The use of ethnographic methods in Europe presents an interesting contradiction. Academics in Switzerland tend to be scientific or literary with local topics, but remain open to qualitative methods for researching others. Folk studies, such as Bündner and Engiadinaise, are often done by "localists" and professionals such as politicians and gymnasium teachers with close attachment to the area of study. They uncritically mix place promotion with material documentation. Along comes an outsider, who watches and listens to the Swiss-Romansh in an ethnographic fashion. I appreciate the folk culture, linguistic studies, and theoretical elements of the discussion, even if I have to walk my own path to weave those together.

The case for ethnography in Europe is simple. It is one of the world's largest concentrations of people, and if ethnography helps understand the human condition, here is a big chunk of humanity. The modernity (or perceived advancement) of Europe is not a reason to avoid it, and likewise, it is not an excuse to promote a European model for the rest of the world. Interestingly, Europe is just as concerned with globalization as many other places because global trends seem American not Western. In addition, the existence of linguistic minorities in Europe presents contradictory evidence that nations and nationalism do not eliminate all cultural differences.

Cultural Preservation

The main thesis of the dissertation is cultural preservation. There is a larger case to make that small groups of people on our planet can articulate cultural differences. They can delineate themselves from others in two important ways: identity and territory. Cultural difference is an active process of differentiating humans whether it is an archaeologist deciding what artifacts go with what culture group or a teenager cutting loose and trying to define a "sub-culture." Differentiation of an ethno-linguistic group like the Romansh includes speaking the language and occupying a recognizable part of the Earth's surface. Therefore, a geography of the Romansh includes regions and places.

The Romansh consciously decide to promote their language through book publication, school curriculum, and displaying the language in the landscape, which are ironically all symbols of modernization. An emphasis on official signs and popular media works at both linguistic identification and territorial clarification. Specific preservation foci on schools, television, and the standardized written language are preparing for the future and just daily relevance.

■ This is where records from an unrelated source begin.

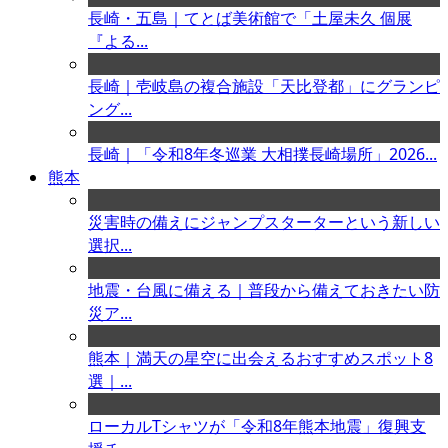
長崎・五島｜てとば美術館で「土屋未久 個展
『よる...
長崎｜壱岐島の複合施設「天比登都」にグランピ
ング...
長崎｜「令和8年冬巡業 大相撲長崎場所」2026...
熊本
災害時の備えにジャンプスターターという新しい
選択...
地震・台風に備える｜普段から備えておきたい防
災ア...
熊本｜満天の星空に出会えるおすすめスポット8
選｜...
ローカルTシャツが「令和8年熊本地震」復興支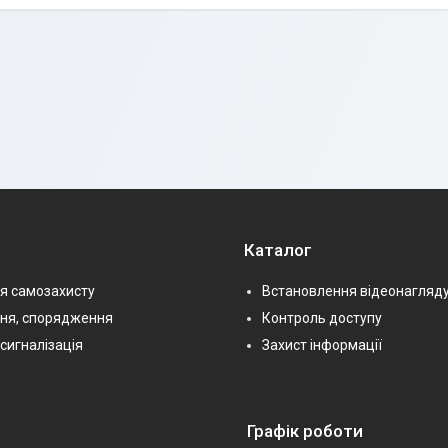
Каталог
я самозахисту
Встановлення відеонагляд
ння, спорядження
Контроль доступу
сигналізація
Захист інформації
Графік роботи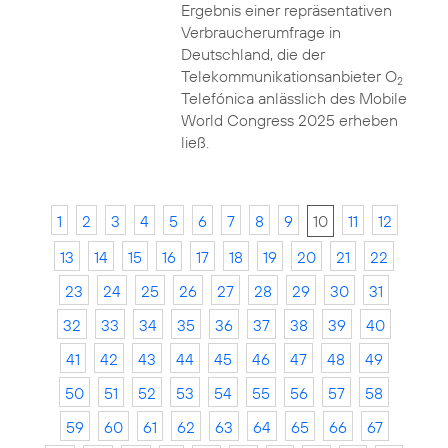
Ergebnis einer repräsentativen
Verbraucherumfrage in
Deutschland, die der
Telekommunikationsanbieter O
2
Telefónica anlässlich des Mobile
World Congress 2025 erheben
ließ.
1
2
3
4
5
6
7
8
9
10
11
12
13
14
15
16
17
18
19
20
21
22
23
24
25
26
27
28
29
30
31
32
33
34
35
36
37
38
39
40
41
42
43
44
45
46
47
48
49
50
51
52
53
54
55
56
57
58
59
60
61
62
63
64
65
66
67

The more mundane elements of preservation such as agricultural subsidies and building codes as well as concern for the built environment and nature conservation help the Romansh stay in their traditional regions and maintain some control over language change. There is a strong link between preservations of language and landscape as there is a correlation between identity and territory.

I argue that cultural preservation is a worthwhile perspective on the dilemma of small ethno-linguistic groups. Distinct discourses of historical preservation and cultural survival are both individually relevant. Historical preservation is significant because a group must take into account the past and write a history that justifies or explains themselves to outsiders. Furthermore, they can latch onto and celebrate the material culture that academics call vernacular or unique (Jackson, 1990; 1997). Cultural survival is significant because the small group needs to be heard by outsiders and even insiders amongst the clutter of all communication. In some cases, they have to fight for their interests, and in others, they need to create innovative strategies to promote the language.

Cultural preservation is a rhetorical construction on my part, but it is an important way to describe the people and places on our planet. As the Romansh exemplify, cultural preservation is applicable and with some refinement, another tool to discuss human culture. Cultural differentiation is a metaphoric knife's edge. One side does not recognize human diversity while the other side does not recognize human unity. The celebratory dance of culture recognizes unity in diversity and the balance between an encompassing humanity and different earthly places. Cultural preservation serves the people and places who do the differentiating and the dancing.